I am a librarian at the University of Saskatchewan.  I am writing to ask if you would be interested in contributing a chapter to our book as shown below.  If you are a visible minority librarian and would like to contribute a chapter, please contact me at maha.kumaran@usask.ca or 306-966-8739

Sincerely,

Maha Kumaran

Invitation to Visible Minority Librarians to contribute a chapter for a book

There is a growing interest in the efforts of visible minority librarians and their contributions to libraries in Canada and United States. For example, The 21st Century Black Librarian in America: Issues and Challenges, Pathways to Progress: Issues and Advances in Latino Librarianship, Leadership in Libraries: A Focus on Ethnic Minority Librarian are some recent contributions by and/or about visible minority librarians.  Apart from books, many articles have been published on diversity issues in libraries about hiring, socialization and retention of visible minority librarians.

The field of visible minority librarianship grows with each passing year.  These above books planted the seed of an idea for putting together a book for visible minority librarians in Canada to contribute their ideas and experiences of working in libraries.  It is common to see and hear of visible minorities entering the field of librarianship in Canadian library schools, completing their programs and graduating from them – and a handbook from those of us who have been making our way in libraries now seems in good order.

I am writing to ask you to contribute a chapter to this book on your experiences in entering the profession and working in Canadian libraries.  This is an opportunity to expand the research field in the area of visible minority librarians.  Some of the topics you can write about would be: your reasons for deciding to choose a career in libraries; how you have made a difference in your library with colleagues and your library patrons, your general librarianship experience; your mentorship experiences or how the lack of it has affected your role as a librarian; challenges and issues you faced and overcame along the way and anything else you can think of in relationship to libraries and librarianship.  You can also write about the advice you would like to provide to the next generation of aspiring visible minority librarians in the areas of education, training and mentorship.

Please note that my colleague at the University of Saskatchewan Library, Deborah Lee, is also asking these same questions to Aboriginal librarians in Canada, with the goal of combining our contributions to form a handbook for both Aboriginal and visible minority librarians and employees.  We have vetted our idea for the book with Scarecrow Press and now have a contract with them to launch this initiative as editors of the book and are now looking to to recruit contributors.
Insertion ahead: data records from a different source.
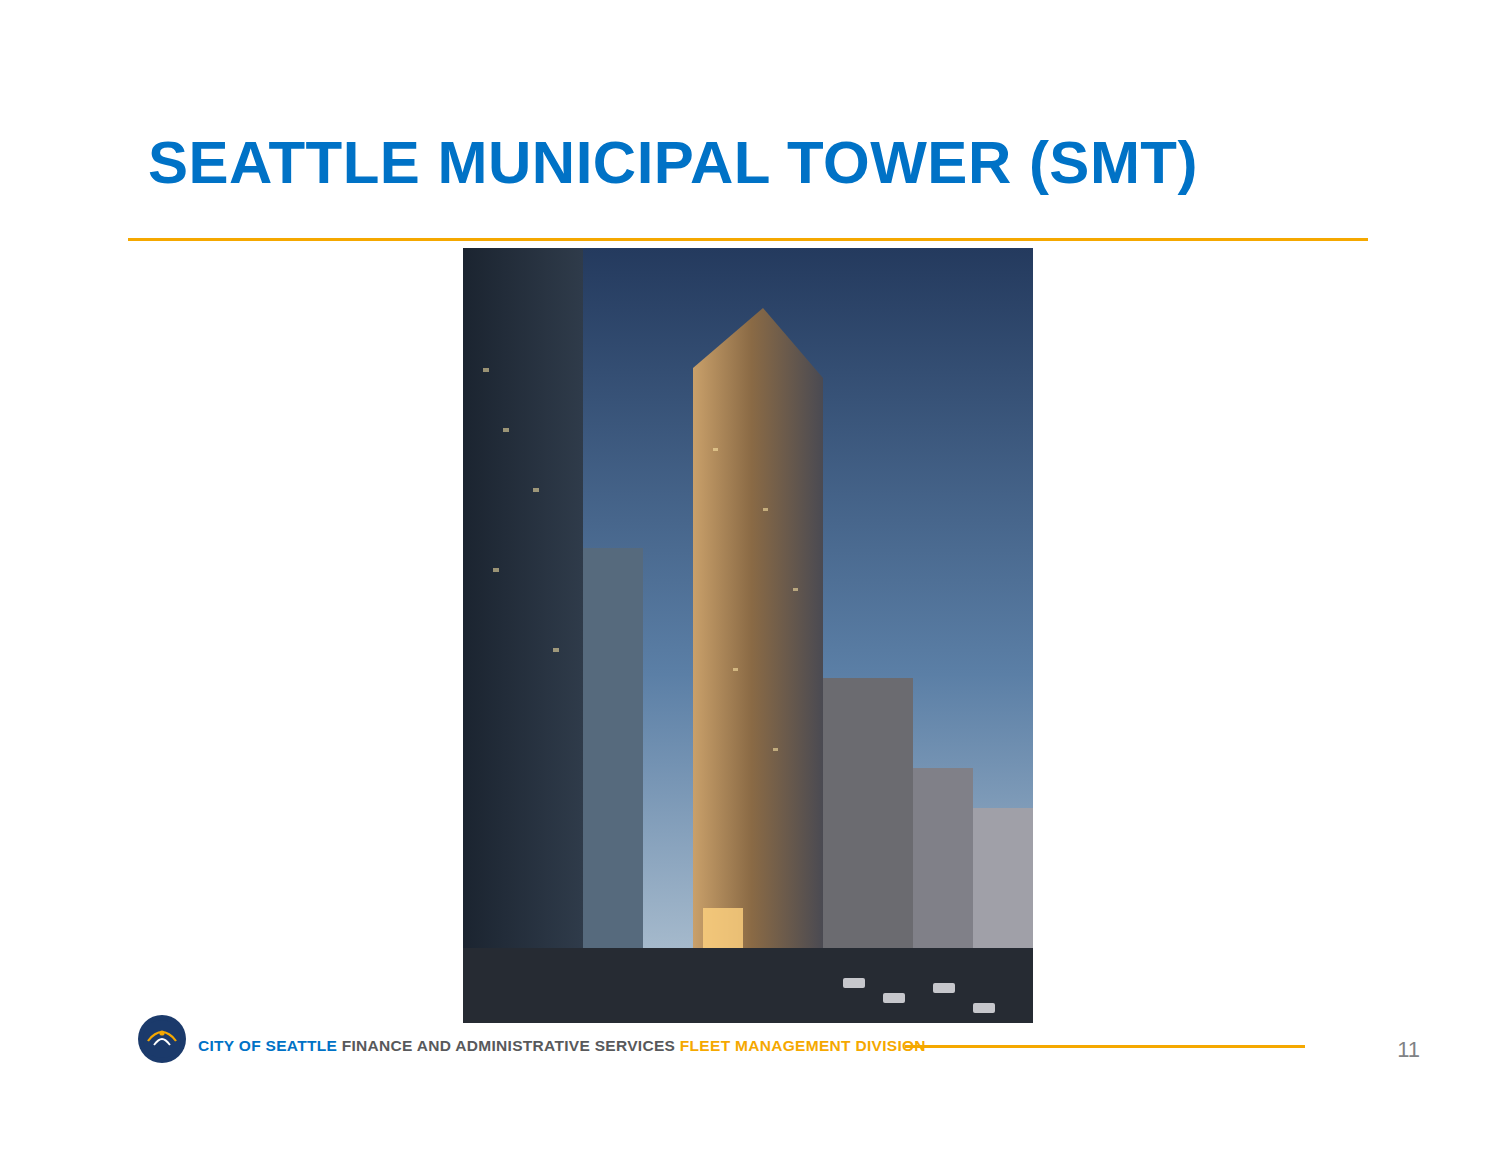SEATTLE MUNICIPAL TOWER (SMT)
CITY OF SEATTLE FINANCE AND ADMINISTRATIVE SERVICES FLEET MANAGEMENT DIVISION
11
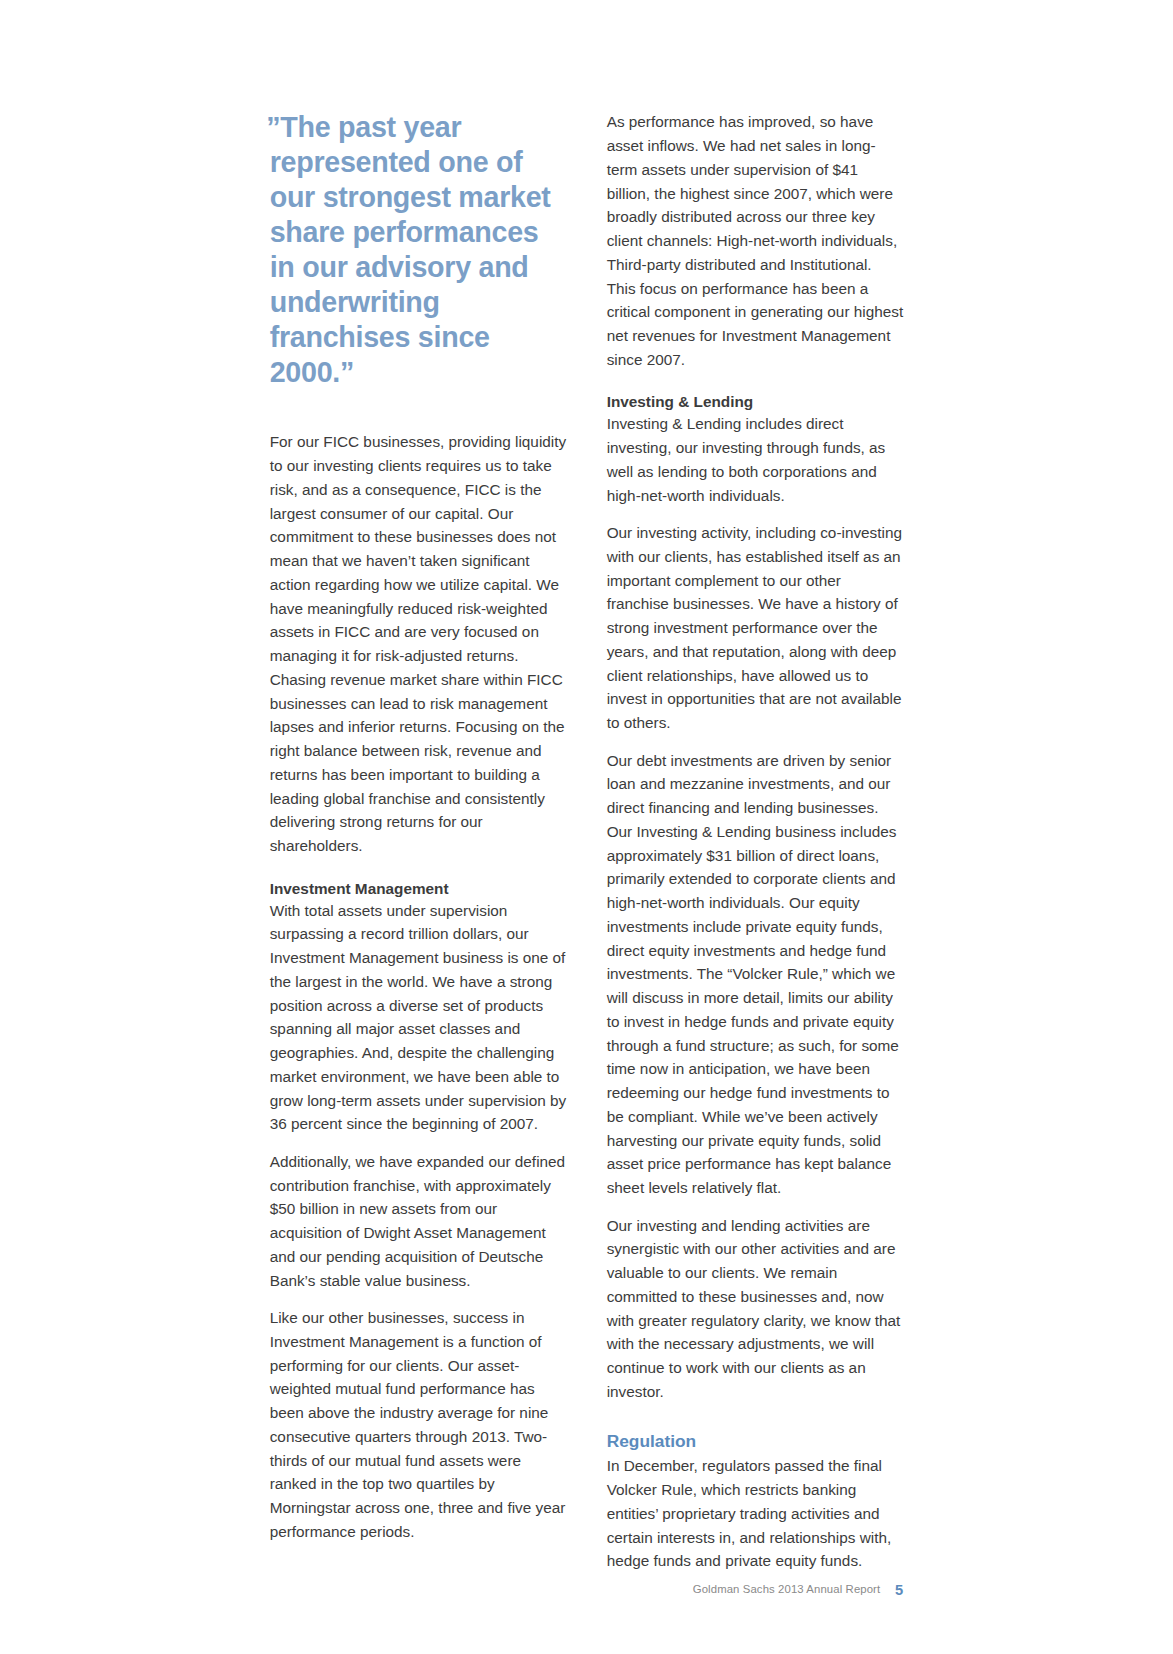”The past year represented one of our strongest market share performances in our advisory and underwriting franchises since 2000.”
For our FICC businesses, providing liquidity to our investing clients requires us to take risk, and as a consequence, FICC is the largest consumer of our capital. Our commitment to these businesses does not mean that we haven’t taken significant action regarding how we utilize capital. We have meaningfully reduced risk-weighted assets in FICC and are very focused on managing it for risk-adjusted returns. Chasing revenue market share within FICC businesses can lead to risk management lapses and inferior returns. Focusing on the right balance between risk, revenue and returns has been important to building a leading global franchise and consistently delivering strong returns for our shareholders.
Investment Management
With total assets under supervision surpassing a record trillion dollars, our Investment Management business is one of the largest in the world. We have a strong position across a diverse set of products spanning all major asset classes and geographies. And, despite the challenging market environment, we have been able to grow long-term assets under supervision by 36 percent since the beginning of 2007.
Additionally, we have expanded our defined contribution franchise, with approximately $50 billion in new assets from our acquisition of Dwight Asset Management and our pending acquisition of Deutsche Bank’s stable value business.
Like our other businesses, success in Investment Management is a function of performing for our clients. Our asset-weighted mutual fund performance has been above the industry average for nine consecutive quarters through 2013. Two-thirds of our mutual fund assets were ranked in the top two quartiles by Morningstar across one, three and five year performance periods.
As performance has improved, so have asset inflows. We had net sales in long-term assets under supervision of $41 billion, the highest since 2007, which were broadly distributed across our three key client channels: High-net-worth individuals, Third-party distributed and Institutional. This focus on performance has been a critical component in generating our highest net revenues for Investment Management since 2007.
Investing & Lending
Investing & Lending includes direct investing, our investing through funds, as well as lending to both corporations and high-net-worth individuals.
Our investing activity, including co-investing with our clients, has established itself as an important complement to our other franchise businesses. We have a history of strong investment performance over the years, and that reputation, along with deep client relationships, have allowed us to invest in opportunities that are not available to others.
Our debt investments are driven by senior loan and mezzanine investments, and our direct financing and lending businesses. Our Investing & Lending business includes approximately $31 billion of direct loans, primarily extended to corporate clients and high-net-worth individuals. Our equity investments include private equity funds, direct equity investments and hedge fund investments. The “Volcker Rule,” which we will discuss in more detail, limits our ability to invest in hedge funds and private equity through a fund structure; as such, for some time now in anticipation, we have been redeeming our hedge fund investments to be compliant. While we’ve been actively harvesting our private equity funds, solid asset price performance has kept balance sheet levels relatively flat.
Our investing and lending activities are synergistic with our other activities and are valuable to our clients. We remain committed to these businesses and, now with greater regulatory clarity, we know that with the necessary adjustments, we will continue to work with our clients as an investor.
Regulation
In December, regulators passed the final Volcker Rule, which restricts banking entities’ proprietary trading activities and certain interests in, and relationships with, hedge funds and private equity funds.
Goldman Sachs 2013 Annual Report 5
We are asking interested contributors to provide us with a draft or outline of their essay / book chapter by August 31, 2012.  Those contributors who are selected to write a full chapter will then have until June 1st 2013, to write their chapter and submit it to the editors.  Expected length of the chapters will be from 3,000 – 4,500 words.  Any copyright permission required for your chapter will be your responsibility.  Also, due to cost considerations, we will have to limit the number of photos, tables, illustrations, etc. that can be included in the publication.  It is likely that you will need to present a case to include non-textual items in your chapter.

I hope you are interested in contributing a chapter to the book.  If you have any questions please do not hesitate to contact me.

You may be wondering about the idea of inviting non-Aboriginal people to contribute a chapter to this book.  Deborah and I discussed this and we felt that we wanted first to provide a voice for visible minorities (and in her case, Aboriginal people) through this book.  We are open to the idea of Volume II, where non-Aboriginal people would be asked to contribute a chapter about their experience of serving and working with Aboriginal people and visible minorities or multicultural groups in libraries or information centers.

Regards,

Maha.

Note: Employment Equity Act defines visible minorities as persons, other than Aboriginal peoples, who are non-Caucasian in race or non-white in colour”.